Danny Boyle isn’t easing up for his return to the infected. Instead, the 28 Days Later director is leaning all the way into discomfort and this time, he’s doing it with a camera rig made entirely of iPhones.
In an interview with IGN, Boyle revealed that some of the most brutal moments in 28 Years Later, the upcoming sequel to his 2002 horror landmark, were filmed using a 20-iPhone setup. The unconventional rig helped generate a raw, immediate feeling and unsettled even the cast. “It’s a wonderful tool for actors to keep them guessing, especially experienced actors,” Boyle said. “They get to know where the cameras are and they get to know lenses and they get to know what they’re doing. But this throws them. It’s like, ‘What!?’”

The sequel follows survivors holed up on a fortified island off the English coast. When disaster strikes, a father and son are forced to cross an infected mainland. The cast includes Ralph Fiennes, Jodie Comer, Jack O’Connell, and Aaron Taylor-Johnson.
Boyle and longtime collaborator Anthony Dod Mantle first shook up horror cinema in 2002 by shooting on DV tape, mimicking the feel of found footage.
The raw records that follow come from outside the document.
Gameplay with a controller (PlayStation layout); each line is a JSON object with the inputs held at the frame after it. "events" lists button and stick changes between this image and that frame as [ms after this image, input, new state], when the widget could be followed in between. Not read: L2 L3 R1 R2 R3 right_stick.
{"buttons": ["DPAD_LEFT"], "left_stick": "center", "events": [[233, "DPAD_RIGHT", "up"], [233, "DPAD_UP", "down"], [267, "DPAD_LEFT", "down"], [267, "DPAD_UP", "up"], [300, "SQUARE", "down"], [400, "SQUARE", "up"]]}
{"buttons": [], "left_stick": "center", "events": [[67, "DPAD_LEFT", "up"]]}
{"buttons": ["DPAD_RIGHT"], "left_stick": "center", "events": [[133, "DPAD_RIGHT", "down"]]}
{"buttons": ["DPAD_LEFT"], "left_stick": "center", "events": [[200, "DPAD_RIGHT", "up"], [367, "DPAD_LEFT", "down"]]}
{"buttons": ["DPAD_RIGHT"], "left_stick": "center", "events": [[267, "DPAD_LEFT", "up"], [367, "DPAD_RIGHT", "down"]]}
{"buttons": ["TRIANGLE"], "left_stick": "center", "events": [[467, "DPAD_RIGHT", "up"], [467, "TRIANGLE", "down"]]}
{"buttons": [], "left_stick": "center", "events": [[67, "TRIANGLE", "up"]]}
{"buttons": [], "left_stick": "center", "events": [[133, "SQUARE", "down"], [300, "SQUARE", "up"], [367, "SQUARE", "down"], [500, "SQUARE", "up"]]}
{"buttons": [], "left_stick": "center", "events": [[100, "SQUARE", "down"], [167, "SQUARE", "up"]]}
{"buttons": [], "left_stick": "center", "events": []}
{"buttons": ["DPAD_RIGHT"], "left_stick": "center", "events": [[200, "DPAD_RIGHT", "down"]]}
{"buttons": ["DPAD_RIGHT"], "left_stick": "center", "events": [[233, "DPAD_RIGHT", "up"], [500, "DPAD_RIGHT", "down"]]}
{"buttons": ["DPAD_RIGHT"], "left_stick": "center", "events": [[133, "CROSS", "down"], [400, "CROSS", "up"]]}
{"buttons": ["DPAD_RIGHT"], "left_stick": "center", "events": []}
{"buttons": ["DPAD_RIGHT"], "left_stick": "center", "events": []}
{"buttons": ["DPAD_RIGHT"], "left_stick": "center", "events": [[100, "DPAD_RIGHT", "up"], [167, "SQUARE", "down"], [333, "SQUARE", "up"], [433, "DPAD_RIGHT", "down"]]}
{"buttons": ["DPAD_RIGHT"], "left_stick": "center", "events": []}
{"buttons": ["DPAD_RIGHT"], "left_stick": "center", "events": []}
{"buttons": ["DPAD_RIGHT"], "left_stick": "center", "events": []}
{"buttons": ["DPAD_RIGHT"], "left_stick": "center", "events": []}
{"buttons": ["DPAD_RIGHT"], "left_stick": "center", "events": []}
The idea was that if a real outbreak occurred, handheld devices would capture the chaos. Now, Boyle says, that means smartphones. “You feel like you’re in the room with Jodie Comer and her son, venting her rage at Aaron Taylor Johnson, like you’re in the abandoned train with the naked alpha and the unzipped spine and head,” Boyle told IGN.

Aside from the disorientation, there’s technical value too. With multiple lenses capturing nearly 180 degrees of space, the audience is constantly scanning the screen, infected could be anywhere. “We thought we’d benefit from the unease that the first film created about the speed and the velocity, the visceral [aspect] of the way the infected were depicted,” Boyle added. “They could be anywhere… you have to keep scanning, looking around for them, really.”
28 Years Later hits cinemas on June 20. Boyle isn’t revisiting the past he’s escalating the threat, and the tension is more immediate than ever.